All lines in the records below that hold "sierpnia" are to be shown.

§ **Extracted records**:
-.-.-

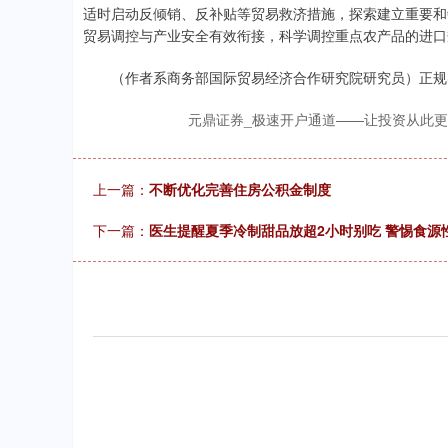
适时启动反倾销、反补贴等贸易救济措施，探索建立重要和
贸易调控与产业安全有效衔接，科学调控重点农产品的进口
（作者系商务部国际贸易经济合作研究院研究员）正规
元鼎证券_极速开户通道——让投资从此
上一篇：
不断优化完善住房公积金制度
下一篇：
医生提醒夏季冷制甜品放超2小时别吃 警惕食源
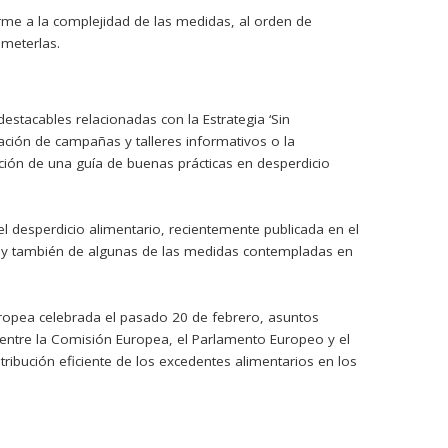
orme a la complejidad de las medidas, al orden de
ometerlas.
estacables relacionadas con la Estrategia ‘Sin
zación de campañas y talleres informativos o la
ión de una guía de buenas prácticas en desperdicio
el desperdicio alimentario, recientemente publicada en el
cto y también de algunas de las medidas contempladas en
ropea celebrada el pasado 20 de febrero, asuntos
 entre la Comisión Europea, el Parlamento Europeo y el
ribución eficiente de los excedentes alimentarios en los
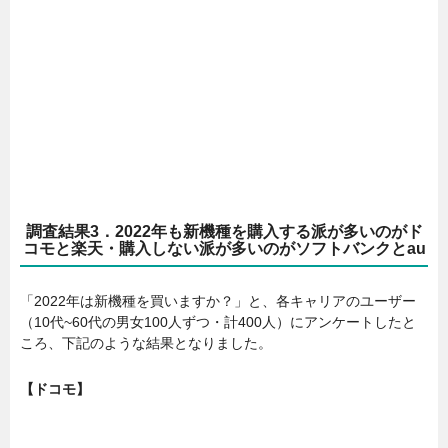
調査結果3．2022年も新機種を購入する派が多いのがド
コモと楽天・購入しない派が多いのがソフトバンクとau
「2022年は新機種を買いますか？」と、各キャリアのユーザー
（10代~60代の男女100人ずつ・計400人）にアンケートしたと
ころ、下記のような結果となりました。
【ドコモ】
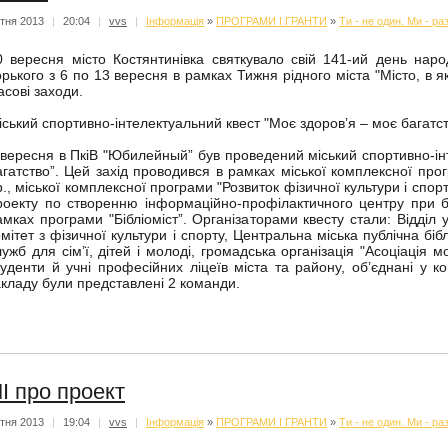
ітня 2013
|
20:04
|
vvs
|
Iнформацiя
»
ПРОГРАМИ І ГРАНТИ
»
Ти - не один. Ми - ра
0 вересня місто Костянтинівка святкувало свій 141-ий день нар
орького з 6 по 13 вересня в рамках Тижня рідного міста "Місто, в 
асові заходи.
іський спортивно-інтелектуальний квест "Моє здоров’я – моє багатс
 вересня в ПкіВ "Юбилейный” був проведений міський спортивно-ін
агатство”. Цей захід проводився в рамках міської комплексної про
р., міської комплексної програми "Розвиток фізичної культури і спорт
роекту по створенню інформаційно-профілактичного центру при бі
амках програми "Бібліоміст”. Організаторами квесту стали: Відділ у
омітет з фізичної культури і спорту, Центральна міська публічна біб
лужб для сім’ї, дітей і молоді, громадська організація "Асоціація м
туденти й учні професійних ліцеїв міста та району, об’єднані у к
акладу були представлені 2 команди.
І про проект
ітня 2013
|
19:04
|
vvs
|
Iнформацiя
»
ПРОГРАМИ І ГРАНТИ
»
Ти - не один. Ми - ра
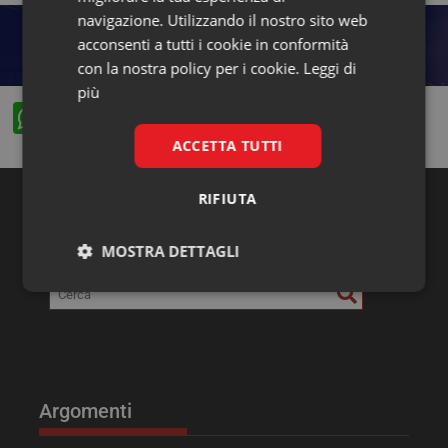
navigazione. Utilizzando il nostro sito web
acconsenti a tutti i cookie in conformità
con la nostra policy per i cookie.
Leggi di
più
W
F
X
Li
h
a
n
ACCETTA TUTTI
at
c
k
RIFIUTA
s
e
e
Ricerca
A
b
dI
MOSTRA DETTAGLI
p
o
n
Necessari
Marketing
p
o
k
Argomenti
Necessari
Marketing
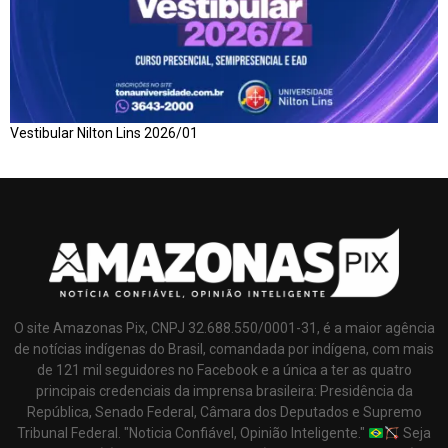
Vestibular Nilton Lins 2026/01
O site Amazonas Pix, CNPJ 32.688.550/0001-31, é a maior agência
de notícias indígenas do Brasil, comandada por indígena, com mais
de 121 mil seguidores no Facebook e a única a ter as quatro
principais credenciais da imprensa brasileira: Presidência da
República, Senado Federal, Câmara dos Deputados e Supremo
Tribunal Federal. "Noticia Confiável, Opinião Inteligente."
Seja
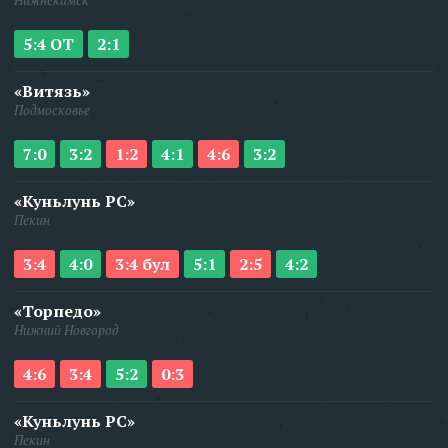
Нижнекамск
5:4 ОТ
2:1
«Витязь»
Подмосковье
7:0
3:2
1:2
4:1
4:6
3:2
«Куньлунь РС»
Пекин
3:4
4:0
3:4 бул
5:1
2:5
4:2
«Торпедо»
Нижний Новгород
4:6
3:4
5:2
0:3
«Куньлунь РС»
Пекин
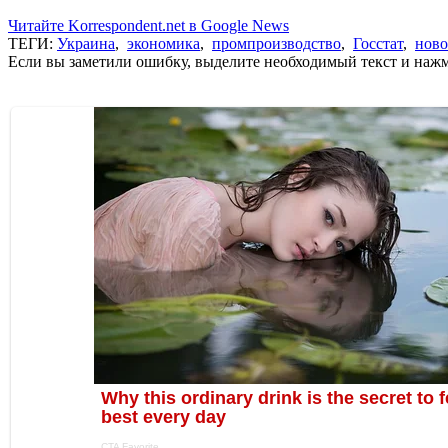
Читайте Korrespondent.net в Google News
ТЕГИ:
Украина
,
экономика
,
промпроизводство
,
Госстат
,
ново
Если вы заметили ошибку, выделите необходимый текст и нажми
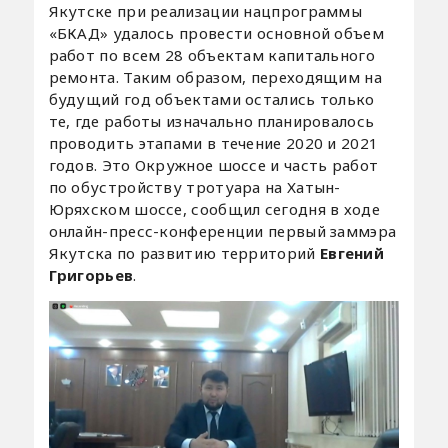
Якутске при реализации нацпрограммы
«БКАД» удалось провести основной объем
работ по всем 28 объектам капитального
ремонта. Таким образом, переходящим на
будущий год объектами остались только
те, где работы изначально планировалось
проводить этапами в течение 2020 и 2021
годов. Это Окружное шоссе и часть работ
по обустройству тротуара на Хатын-
Юряхском шоссе, сообщил сегодня в ходе
онлайн-пресс-конференции первый заммэра
Якутска по развитию территорий
Евгений
Григорьев
.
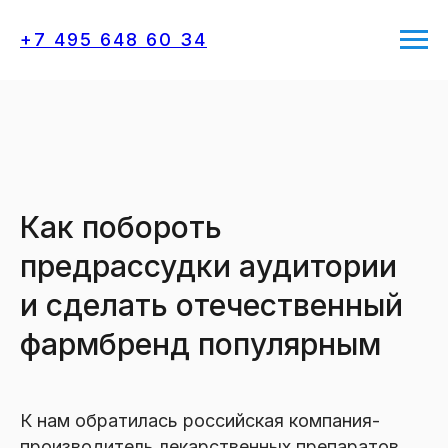
+7 495 648 60 34
Как побороть
предрассудки аудитории
и сделать отечественный
фармбренд популярным
К нам обратилась российская компания-
производитель лекарственных препаратов,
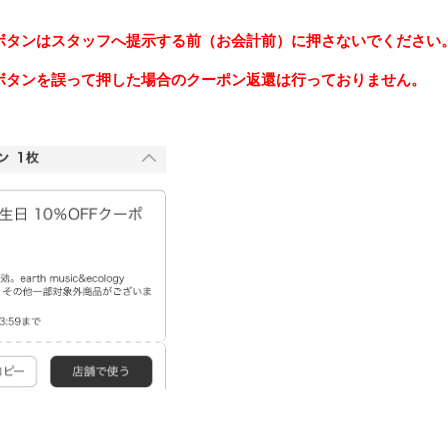
ボタンはスタッフへ提示する前（お会計前）に押さないでください
ボタンを誤って押した場合のクーポン返還は行っておりません。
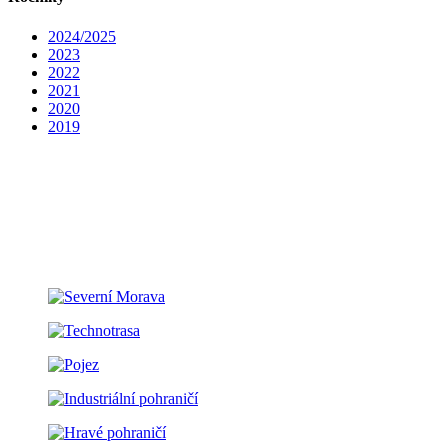
2024/2025
2023
2022
2021
2020
2019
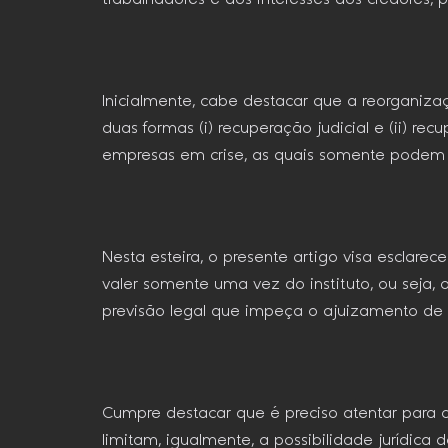
Inicialmente, cabe destacar que a reorganiza
duas formas (i) recuperação judicial e (ii) r
empresas em crise, as quais somente podem s
Nesta esteira, o presente artigo visa esclare
valer somente uma vez do instituto, ou seja,
previsão legal que impeça o ajuizamento de
Cumpre destacar que é preciso atentar para os
limitam, igualmente, a possibilidade jurídic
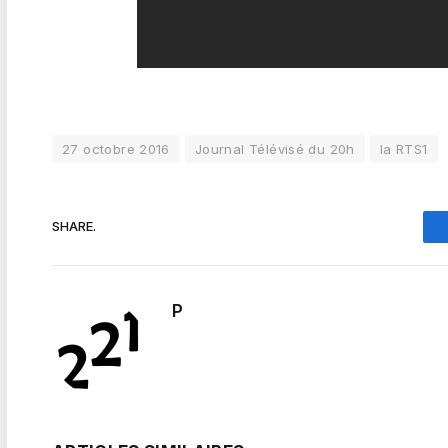
27 octobre 2016
Journal Télévisé du 20h
la RTS1
SHARE.
P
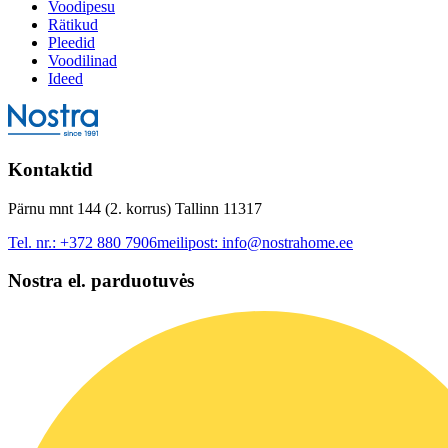
Voodipesu
Rätikud
Pleedid
Voodilinad
Ideed
Kontaktid
Pärnu mnt 144 (2. korrus) Tallinn 11317
Tel. nr.:
+372 880 7906
meilipost:
info@nostrahome.ee
Nostra el. parduotuvės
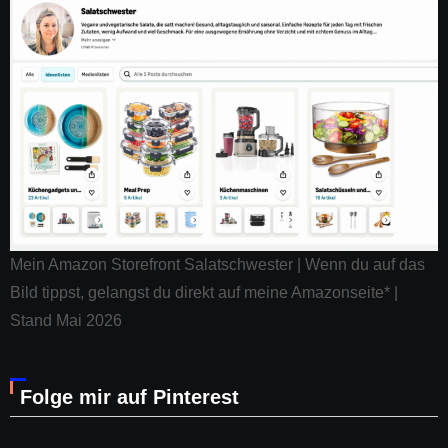
Mein Amazon Storefront Salatschwester | Wenn du auf das
Bild tippst, gelangst du direkt auf meine Amazonseite* |
Stand Mai 2026
Folge mir auf Pinterest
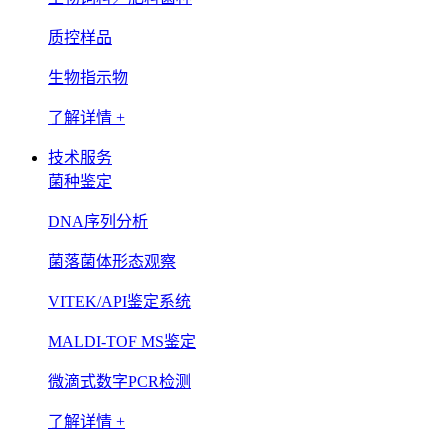
质控样品
生物指示物
了解详情 +
技术服务
菌种鉴定
DNA序列分析
菌落菌体形态观察
VITEK/API鉴定系统
MALDI-TOF MS鉴定
微滴式数字PCR检测
了解详情 +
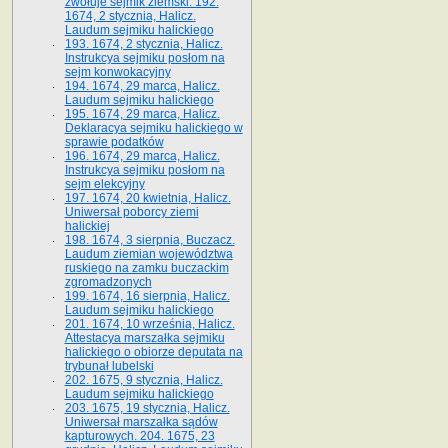
zwołuje sejmik ziemski. 192.
1674, 2 stycznia, Halicz.
Laudum sejmiku halickiego
193. 1674, 2 stycznia, Halicz.
Instrukcya sejmiku posłom na
sejm konwokacyjny
194. 1674, 29 marca, Halicz.
Laudum sejmiku halickiego
195. 1674, 29 marca, Halicz.
Deklaracya sejmiku halickiego w
sprawie podatków
196. 1674, 29 marca, Halicz.
Instrukcya sejmiku posłom na
sejm elekcyjny
197. 1674, 20 kwietnia, Halicz.
Uniwersał poborcy ziemi
halickiej
198. 1674, 3 sierpnia, Buczacz.
Laudum ziemian województwa
ruskiego na zamku buczackim
zgromadzonych
199. 1674, 16 sierpnia, Halicz.
Laudum sejmiku halickiego
201. 1674, 10 września, Halicz.
Attestacya marszałka sejmiku
halickiego o obiorze deputata na
trybunał lubelski
202. 1675, 9 stycznia, Halicz.
Laudum sejmiku halickiego
203. 1675, 19 stycznia, Halicz.
Uniwersał marszałka sądów
kapturowych. 204. 1675, 23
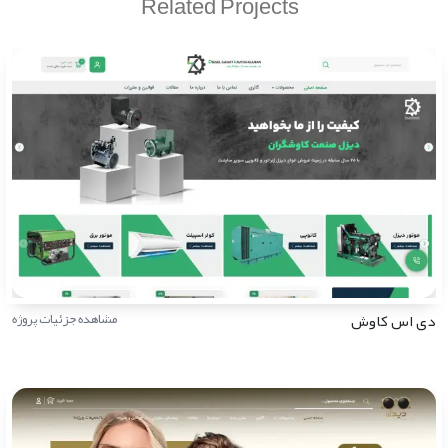
Related Projects
دی اس کاوش
مشاهده جزئیات پروژه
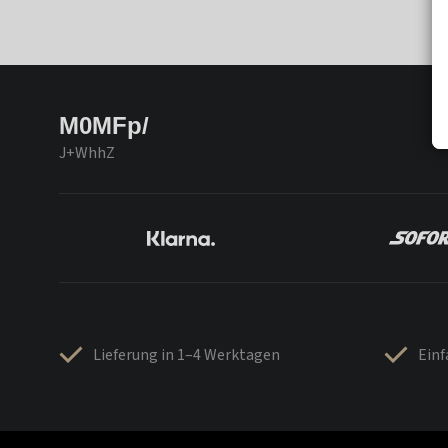
M0MFp/
J+WhhZ
Lieferung in 1–4 Werktagen
Ein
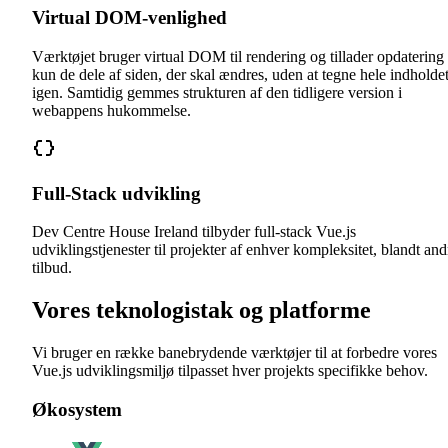
Virtual DOM-venlighed
Værktøjet bruger virtual DOM til rendering og tillader opdatering 
kun de dele af siden, der skal ændres, uden at tegne hele indholde
igen. Samtidig gemmes strukturen af den tidligere version i
webappens hukommelse.
Full-Stack udvikling
Dev Centre House Ireland tilbyder full-stack Vue.js
udviklingstjenester til projekter af enhver kompleksitet, blandt and
tilbud.
Vores teknologistak og platforme
Vi bruger en række banebrydende værktøjer til at forbedre vores
Vue.js udviklingsmiljø tilpasset hver projekts specifikke behov.
Økosystem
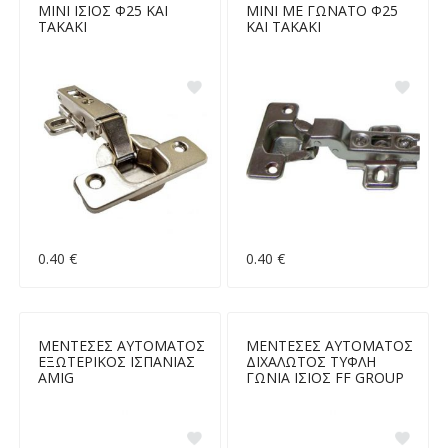
ΜΙΝΙ ΙΣΙΟΣ Φ25 ΚΑΙ
ΜΙΝΙ ΜΕ ΓΩΝΑΤΟ Φ25
ΤΑΚΑΚΙ
ΚΑΙ ΤΑΚΑΚΙ
0.40 €
0.40 €
ΜΕΝΤΕΣΕΣ ΑΥΤΟΜΑΤΟΣ
ΜΕΝΤΕΣΕΣ ΑΥΤΟΜΑΤΟΣ
ΕΞΩΤΕΡΙΚΟΣ ΙΣΠΑΝΙΑΣ
ΔΙΧΑΛΩΤΟΣ ΤΥΦΛΗ
AMIG
ΓΩΝΙΑ ΙΣΙΟΣ FF GROUP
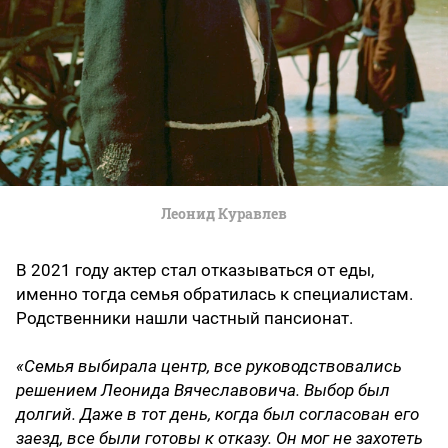
Леонид Куравлев
В 2021 году актер стал отказываться от еды,
именно тогда семья обратилась к специалистам.
Родственники нашли частный пансионат.
«Семья выбирала центр, все руководствовались
решением Леонида Вячеславовича. Выбор был
долгий. Даже в тот день, когда был согласован его
заезд, все были готовы к отказу. Он мог не захотеть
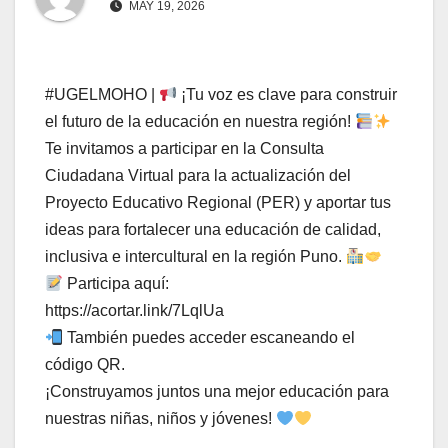
MAY 19, 2026
#UGELMOHO |
¡Tu voz es clave para construir
el futuro de la educación en nuestra región!
Te invitamos a participar en la Consulta
Ciudadana Virtual para la actualización del
Proyecto Educativo Regional (PER) y aportar tus
ideas para fortalecer una educación de calidad,
inclusiva e intercultural en la región Puno.
Participa aquí:
https://acortar.link/7LqlUa
También puedes acceder escaneando el
código QR.
¡Construyamos juntos una mejor educación para
nuestras niñas, niños y jóvenes!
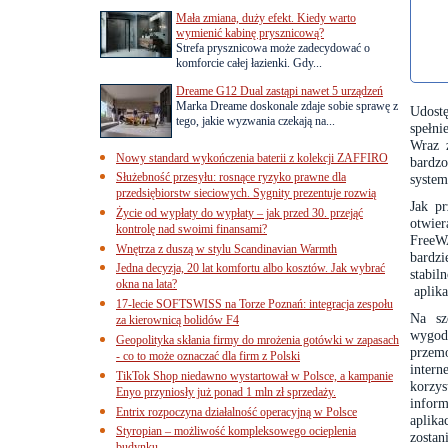
Mała zmiana, duży efekt. Kiedy warto
wymienić kabinę prysznicową?
Strefa prysznicowa może zadecydować o
komforcie całej łazienki. Gdy...
Dreame G12 Dual zastąpi nawet 5 urządzeń
Marka Dreame doskonale zdaje sobie sprawę z
Udost
tego, jakie wyzwania czekają na...
spełni
Wraz z
Nowy standard wykończenia baterii z kolekcji ZAFFIRO
bardz
Służebność przesyłu: rosnące ryzyko prawne dla
system
przedsiębiorstw sieciowych. Sygnity prezentuje rozwią
Jak pr
Życie od wypłaty do wypłaty – jak przed 30. przejąć
otwie
kontrolę nad swoimi finansami?
FreeW
Wnętrza z duszą w stylu Scandinavian Warmth
bardzi
Jedna decyzja, 20 lat komfortu albo kosztów. Jak wybrać
stabil
okna na lata?
aplika
17-lecie SOFTSWISS na Torze Poznań: integracja zespołu
Na sz
za kierownicą bolidów F4
wygod
Geopolityka skłania firmy do mrożenia gotówki w zapasach
przem
- co to może oznaczać dla firm z Polski
intern
TikTok Shop niedawno wystartował w Polsce, a kampanie
korzys
Enyo przyniosły już ponad 1 mln zł sprzedaży.
inform
Entrix rozpoczyna działalność operacyjną w Polsce
aplika
Styropian – możliwość kompleksowego ocieplenia
zostan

-.-.-

§ **Task output**:
198. 1674, 3 sierpnia, Buczacz.
199. 1674, 16 sierpnia, Halicz.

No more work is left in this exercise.